Blockchain’s detailed ledger makes it easy to trace when an event took place or where something was produced. It’s become a hip topic in business circles, and it is gaining a lot of momentum. Retailers such as Walmart worked with a blockchain platform developed by IBM last year to track lettuce and other leafy greens from farm to store shelf.
Trade associations such as the Blockchain in Transport Alliance started operations in August 2017 to put together industry standards for blockchain. Leading companies listed as participating on BITA’s board include FedEx, UPS and Daimler. Omnichain also ranks as a BITA member.
Omnichain hosts and produces a cloud-based platform where companies can develop and work on their operations. People participating on the network can gain access on any electronic device.
Omnichain’s mix of blockchain and supply chain has been received warmly by members of the tech crowd. Last year it was honored by the tech journal Red Herring as one of the Top 100 North America winners.

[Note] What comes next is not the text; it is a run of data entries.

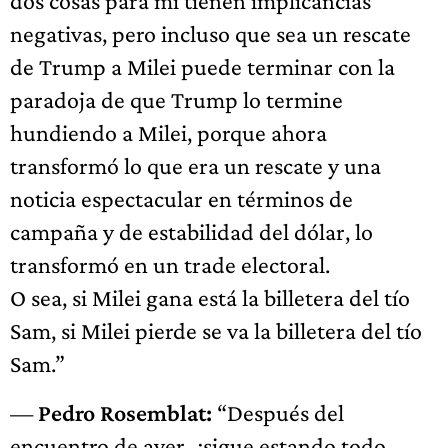
dos cosas para mí tienen implicancias
negativas, pero incluso que sea un rescate
de Trump a Milei puede terminar con la
paradoja de que Trump lo termine
hundiendo a Milei, porque ahora
transformó lo que era un rescate y una
noticia espectacular en términos de
campaña y de estabilidad del dólar, lo
transformó en un trade electoral.
O sea, si Milei gana está la billetera del tío
Sam, si Milei pierde se va la billetera del tío
Sam.”
—
Pedro Rosemblat:
“Después del
encuentro de ayer, ¿sigue estando todo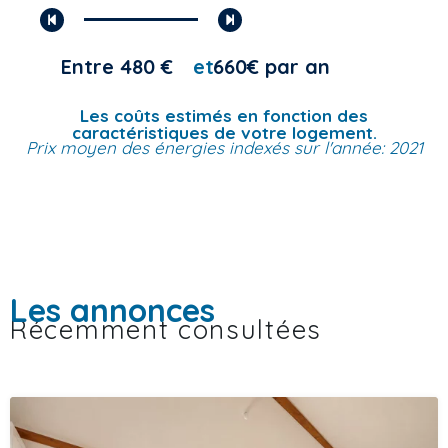
Entre 480 €
et
660€ par an
Les coûts estimés en fonction des
caractéristiques de votre logement.
Prix moyen des énergies indexés sur l'année: 2021
Les annonces
Récemment consultées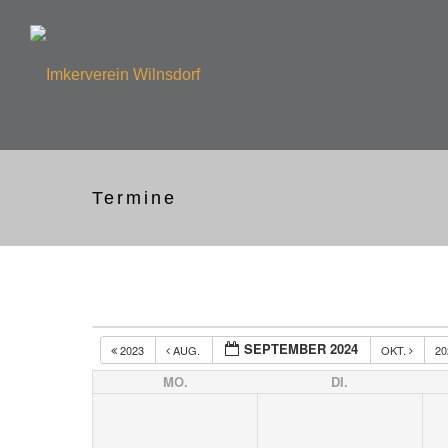
Termine
SEPTEMBER 2024
2023
AUG.
OKT.
2
MO.
DI.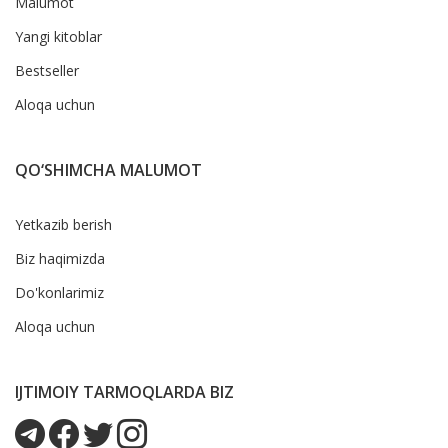
Malumot
Yangi kitoblar
Bestseller
Aloqa uchun
QO‘SHIMCHA MALUMOT
Yetkazib berish
Biz haqimizda
Do'konlarimiz
Aloqa uchun
IJTIMOIY TARMOQLARDA BIZ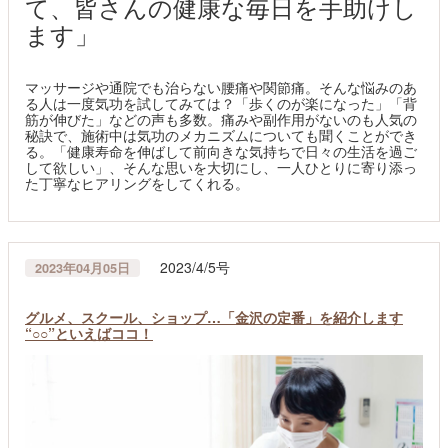
て、皆さんの健康な毎日を手助けし
ます」
マッサージや通院でも治らない腰痛や関節痛。そんな悩みのあ
る人は一度気功を試してみては？「歩くのが楽になった」「背
筋が伸びた」などの声も多数。痛みや副作用がないのも人気の
秘訣で、施術中は気功のメカニズムについても聞くことができ
る。「健康寿命を伸ばして前向きな気持ちで日々の生活を過ご
して欲しい」、そんな思いを大切にし、一人ひとりに寄り添っ
た丁寧なヒアリングをしてくれる。
2023/4/5号
2023年04月05日
グルメ、スクール、ショップ…「金沢の定番」を紹介します
“○○”といえばココ！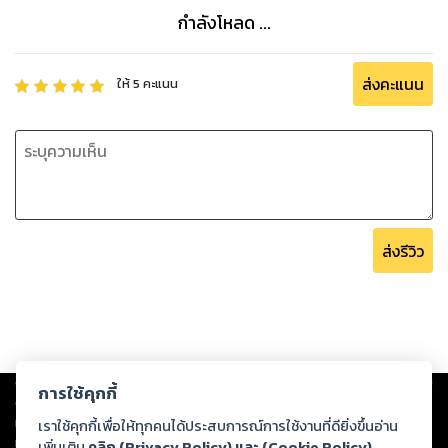
กำลังโหลด ...
เจ้าฮ่องเต้น่าตายนั่น...คอยแต่มาวุ่นวายเกาะแกะนาง
แทนท่ี่จะเป็นนางเอกซึ่งเป็นคนรักของเขา!
ส่งคะแนน
ให้
5
คะแนน
ป.ล. เรื่องนี้ไม่เน้นขนบธรรมเนียมประเพณีของจีนใดๆทั้งสิ้น อาจ
จะมีหลายๆอย่างไม่สมเหตุสมผล
ขอให้อ่านเพื่อความบันเทิงเท่านั้นนะเจ้าคะ^^
ส่งรีวิว
Copyright ©
2026
Storylog Co., Ltd. - สตอรี่ล็อกขอสงวนสิทธิ์ไม่รับผิดชอบ
การใช้คุกกี้
ต่อผลงานหรือเนื้อหาใดที่อัปโหลดผ่านเว็บไซต์และปรากฏว่าละเมิดสิทธิใน
ทรัพย์สินทางปัญญาของบุคคลอื่นหรือขัดต่อกฎหมายและศีลธรรม ดังนั้น ผู้อ่าน
เราใช้คุกกี้เพื่อให้ทุกคนได้ประสบการณ์การใช้งานที่ดียิ่งขึ้นอ่าน
ทุกท่านโปรดใช้วิจารณญาณในการกลั่นกรองด้วยตนเอง และหากท่านพบว่าส่วน
เพิ่มเติม
คลิก (Privacy Policy) และ (Cookie Policy)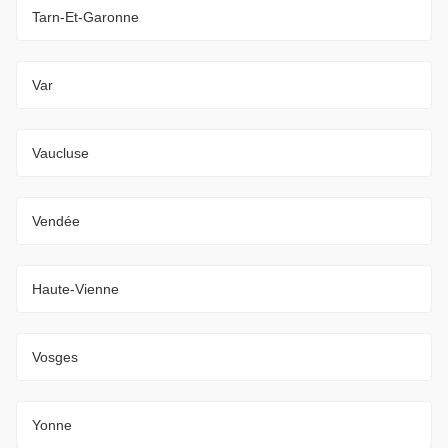
Tarn-Et-Garonne
Var
Vaucluse
Vendée
Haute-Vienne
Vosges
Yonne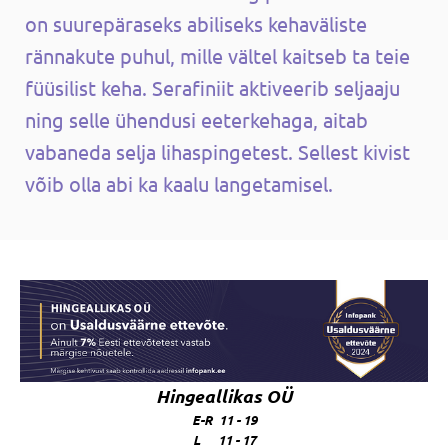
on suurepäraseks abiliseks kehaväliste
rännakute puhul, mille vältel kaitseb ta teie
füüsilist keha. Serafiniit aktiveerib seljaaju
ning selle ühendusi eeterkehaga, aitab
vabaneda selja lihaspingetest. Sellest kivist
võib olla abi ka kaalu langetamisel.
Hingeallikas OÜ
E-R 11 - 19
L 11 - 17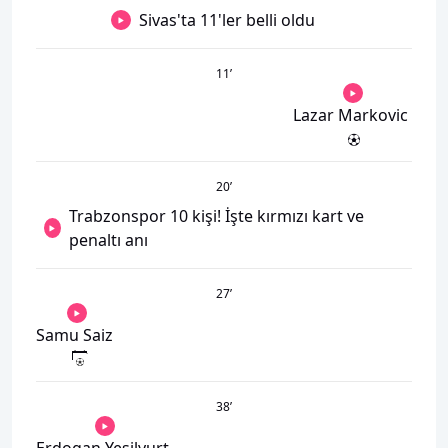
Sivas'ta 11'ler belli oldu
11
’
Lazar Markovic
20
’
Trabzonspor 10 kişi! İşte kırmızı kart ve
penaltı anı
27
’
Samu Saiz
38
’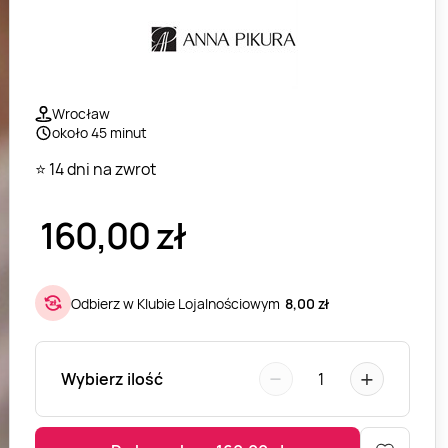
Wrocław
około 45 minut
⭐ 14 dni na zwrot
160,00
zł
Odbierz w Klubie Lojalnościowym
8,00 zł
−
+
Wybierz ilość
1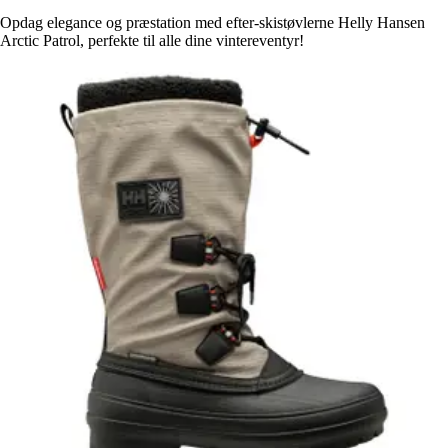
Opdag elegance og præstation med efter-skistøvlerne Helly Hansen
Arctic Patrol, perfekte til alle dine vintereventyr!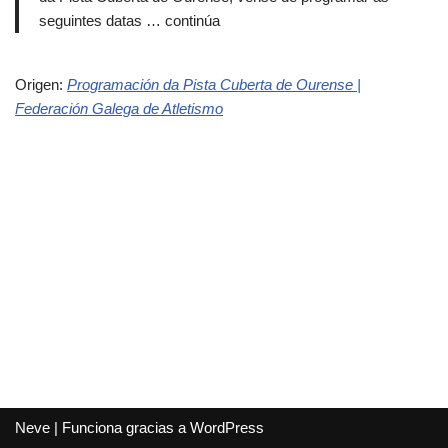
seguintes datas … continúa
Origen:
Programación da Pista Cuberta de Ourense |
Federación Galega de Atletismo
Neve
| Funciona gracias a
WordPress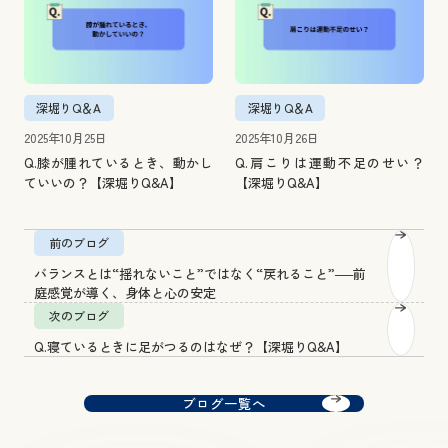
深堀りQ＆A
深堀りQ＆A
2025年10月25日
2025年10月26日
Q.膝が腫れているとき、動かし
Q.肩こりは運動不足のせい？
ていいの？【深堀りQ&A】
【深堀りQ&A】
前のブログ
バランスとは“揺れないこと”ではなく“戻れること”──前
庭感覚が導く、身体と心の安定
次のブログ
Q.寝ているときに足がつるのはなぜ？【深堀りQ&A】
ブログ一覧へ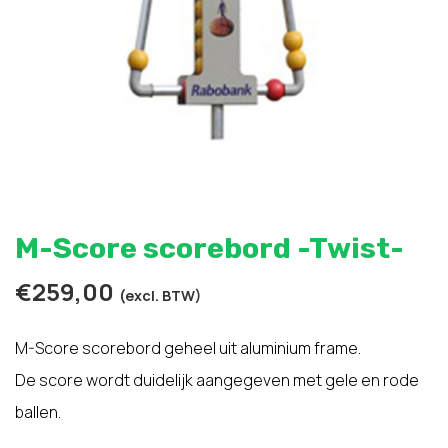
M-Score scorebord -Twist-
€
259,00
(excl. BTW)
M-Score scorebord geheel uit aluminium frame.
De score wordt duidelijk aangegeven met gele en rode
ballen.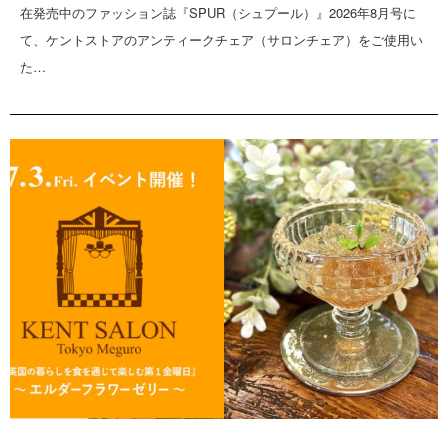
在発売中のファッション誌『SPUR（シュプール）』2026年8月号に
て、ケントストアのアンティークチェア（サロンチェア）をご使用い
た…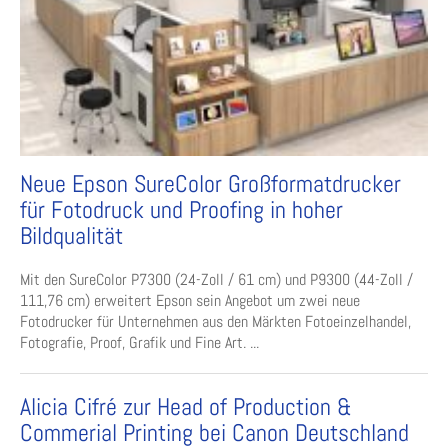
Neue Epson SureColor Großformatdrucker
für Fotodruck und Proofing in hoher
Bildqualität
Mit den SureColor P7300 (24-Zoll / 61 cm) und P9300 (44-Zoll /
111,76 cm) erweitert Epson sein Angebot um zwei neue
Fotodrucker für Unternehmen aus den Märkten Fotoeinzelhandel,
Fotografie, Proof, Grafik und Fine Art. ...
Alicia Cifré zur Head of Production &
Commerial Printing bei Canon Deutschland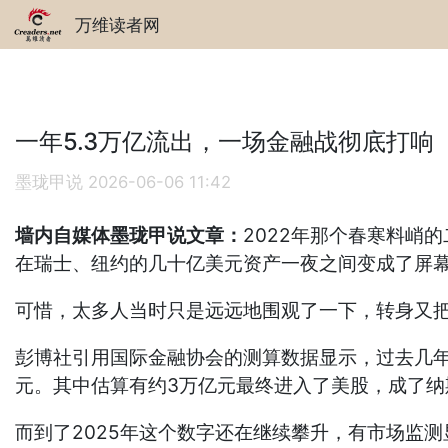
万维读者网
一年5.3万亿流出，一场金融战彻底打响
墨珑甲说
2026-06-06 11:42
墙内自媒体墨珑甲说文章：
2022年那个春寒料峭
在瑞士、纽约的几十亿美元资产一夜之间变成了屏
可惜，太多人当时只是远远地围观了一下，转身又
彭博社引用国际金融协会的测算数据显示，过去几年
元。其中估算有约3万亿元最终进入了美股，成了
而到了2025年这个数字还在继续攀升，有市场监测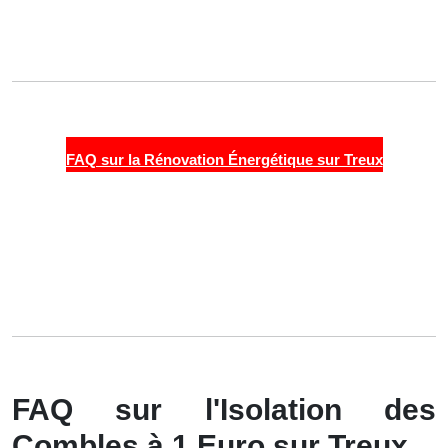
FAQ sur la Rénovation Énergétique sur Treux
FAQ sur l'Isolation des
Combles à 1 Euro sur Treux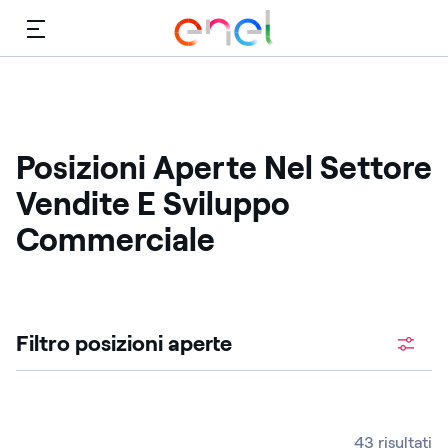
Menù
Posizioni Aperte Nel Settore
Vendite E Sviluppo
Commerciale
Cerca fra le posizioni aperte
Filtro posizioni aperte ​
43 risultati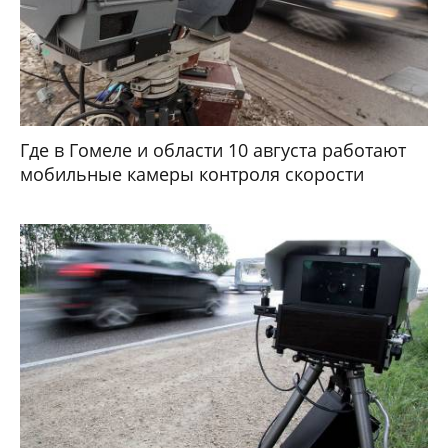
Где в Гомеле и области 10 августа работают
мобильные камеры контроля скорости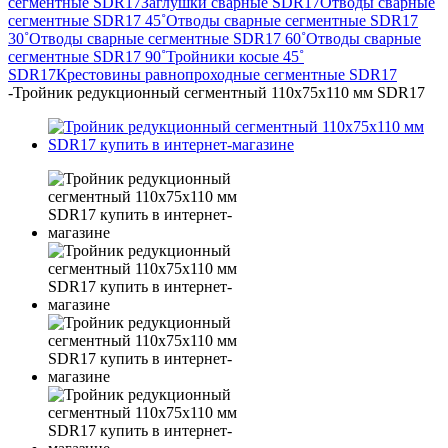
сегментные SDR17
Заглушки сварные SDR17
Отводы сварные
сегментные SDR17 45˚
Отводы сварные сегментные SDR17
30˚
Отводы сварные сегментные SDR17 60˚
Отводы сварные
сегментные SDR17 90˚
Тройники косые 45˚
SDR17
Крестовины равнопроходные сегментные SDR17
-
Тройник редукционный сегментный 110х75х110 мм SDR17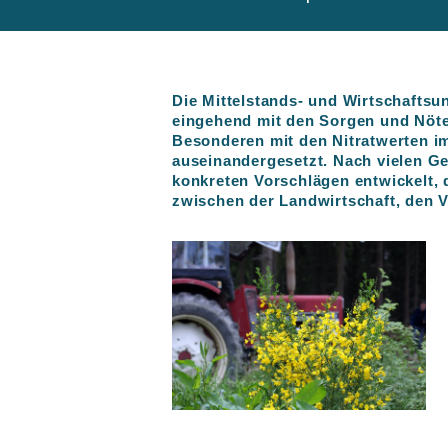
Die Mittelstands- und Wirtschaftsu
eingehend mit den Sorgen und Nöte
Besonderen mit den Nitratwerten 
auseinandergesetzt. Nach vielen G
konkreten Vorschlägen entwickelt,
zwischen der Landwirtschaft, den V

The juried award is given to private technology ventures the magazine believes demonstrate high marks for innovation and business strategy.
Soni claimed that it is harder to keep track of retail operations since basic retail channels have expanded and diversified in the past 15 years. Bricks-and-mortar operations typically are part of the same retail conglomerate as e-commerce, social-media commerce and mobile-phone commerce.
He contends that retail operations and their supply chains can become unwieldy without a tool that can give executives a clear and commanding view of their operations. The increased communications provided by his platforms, he maintains, can increase productivity and can cut the time a product reaches market by five days.
Omnichain has been working with fashion clients such as RomperJack as well as the watch company Breda and the dairy-free snacks company Ruby Rockets.